CPTR-ReSeqTB / UVP

Mycobacterium tuberculosis next generation sequence analysis
MIT License
21 stars 12 forks source link

Switching to unencumbered GATK 4.x #28

Open tseemann opened 4 years ago

tseemann commented 4 years ago

Will this ever support GATK 4.x ?

mezewudo commented 4 years ago

At some point in a future revision possibly.

On Thu, Aug 29, 2019 at 4:48 AM Torsten Seemann notifications@github.com wrote:

Will this ever support GATK 4.x ?

— You are receiving this because you are subscribed to this thread. Reply to this email directly, view it on GitHub https://github.com/CPTR-ReSeqTB/UVP/issues/28?email_source=notifications&email_token=ABJNQ3ZC7PMZHPDDUAXDC43QG6EM5A5CNFSM4IR7RYEKYY3PNVWWK3TUL52HS4DFUVEXG43VMWVGG33NNVSW45C7NFSM4HIEKXIQ, or mute the thread https://github.com/notifications/unsubscribe-auth/ABJNQ33FFNZAIUDC2RDWEADQG6EM5ANCNFSM4IR7RYEA .

dfornika commented 4 years ago

I've taken a quick look at this. It would simplify the installation process a bit. It seems like the main difference between GATK3 and GATK4 is the move from the UnifiedGenotyper to the HaplotypeCaller for SNP & indel calling. Some discussion here:

https://gatkforums.broadinstitute.org/gatk/discussion/3151/should-i-use-unifiedgenotyper-or-haplotypecaller-to-call-variants-on-my-data

I've had some difficulty finding detailed documentation or 'best practices' guidelines for using the HaplotypeCaller on monoploid organisms. There is a -ploidy switch, but it seems that the HaplotypeCaller is designed with human/cancer analysis in mind.

Do either of you (or anyone else reading this) have experience using the HaplotypeCaller on bacterial samples? Know of any good documentation?

I suppose that another significant part of adopting a new tool or version for this pipeline is re-running a validation process to ensure that the results are consistent/compatible with older pipeline version results.

tseemann commented 4 years ago

I have no experience with GATK 4 but yes it could be troublesome.

Does your design allow the variant caller to be a plugin? And replaced with alternate callers? eg. Snippy ie. REF + R1 + R2 . => [variant caller module ] => VCF (in your format)

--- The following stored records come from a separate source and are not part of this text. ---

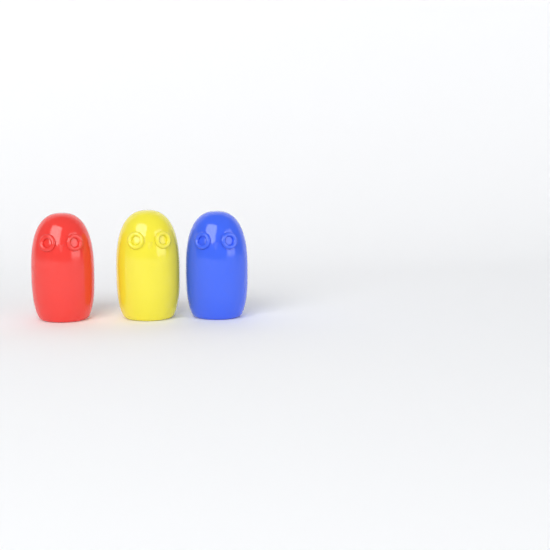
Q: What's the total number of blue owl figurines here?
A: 1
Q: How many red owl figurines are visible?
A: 1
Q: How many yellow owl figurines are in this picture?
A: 1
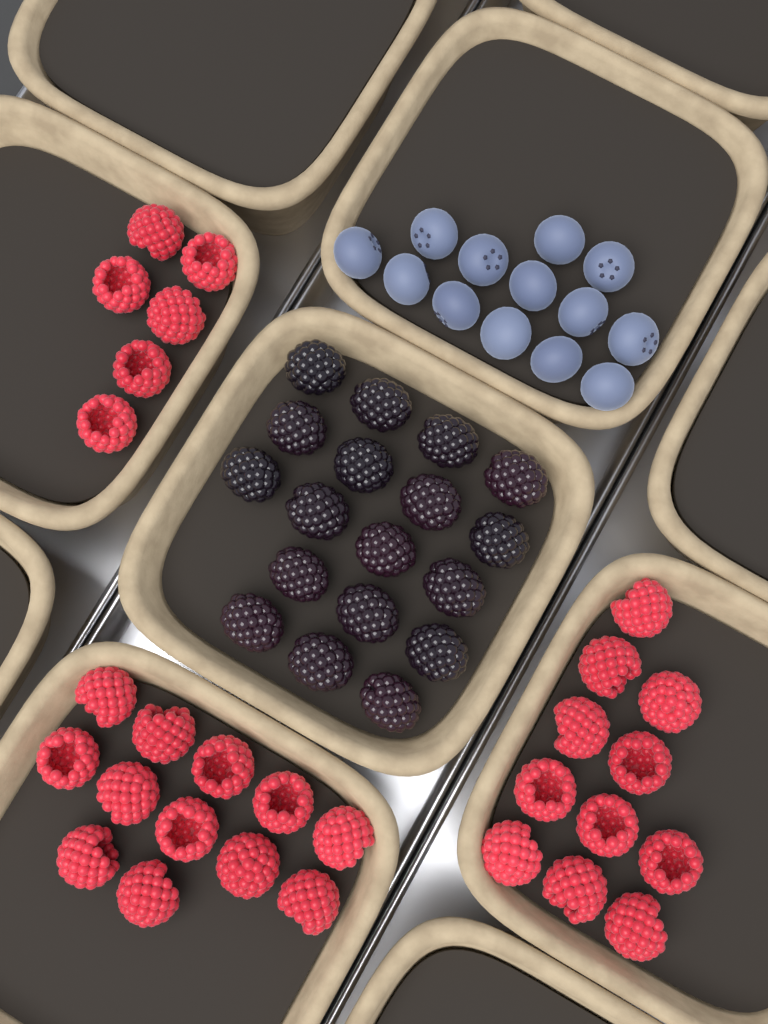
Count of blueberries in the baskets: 13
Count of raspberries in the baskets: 29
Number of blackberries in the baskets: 18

dfornika commented 4 years ago

You can choose between GATK and samtools:

usage: uvp -q STRING -r STRING -n STRING [-q2 STRING] [-o STRING]
           [--keepfiles] [--bwa] [--all] [--gatk] [--samtools] [-a]
           [-t THREADS] [-k STRING] [-c STRING] [-v] [-h] [--version]

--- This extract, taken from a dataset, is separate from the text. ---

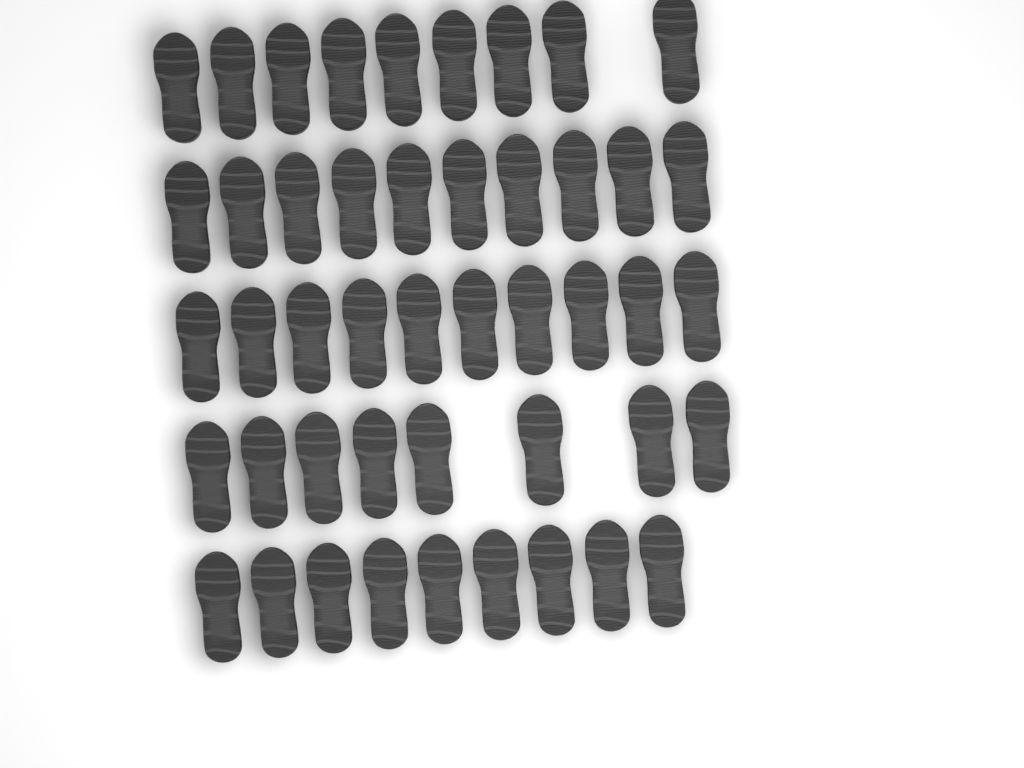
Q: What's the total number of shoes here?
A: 46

UVP - Call SNPs and InDels

Input:

  -q STRING, --fastq STRING
                        Input FASTQ file
  -r STRING, --reference STRING
                        Reference genome in FASTA format.
  -n STRING, --name STRING
                        Sample name to be used as a prefix.
  -q2 STRING, --fastq2 STRING
                        Second paired-end FASTQ file.

Output:

  -o STRING, --outdir STRING
                        Output directory
  --keepfiles           Keep intermediate files.

Aligners:
  Select a specific aligner.

  --bwa                 Align Illumina reads using bwa. (Default)

Callers:
  Choose program(s) to call SNPs/InDels with.

  --all                 Run all SNP / InDel calling programs.
  --gatk                Run GATK SNP / InDel calling. (Default)
  --samtools            Run SamTools SNP / InDel calling.

Annotation:
  Use snpEff to annotate VCF file

  -a, --annotate        Run snpEff functional annotation.

Optional:

  -t THREADS, --threads THREADS
                        Num CPU threads for parallel execution
  -k STRING, --krakendb STRING
                        Path to kraken database
  -c STRING, --config STRING
                        Config file
  -v, --verbose         Produce status updates of the run.
  -h, --help            Show this help message and exit
  --version             Show program's version number and exit
tseemann commented 4 years ago

That doesn't answer my question though. Can one replace the SNP calling engine and still get the rest of the functionality? Would be awesome for benchmarking on such an important problem in Mtb genomics.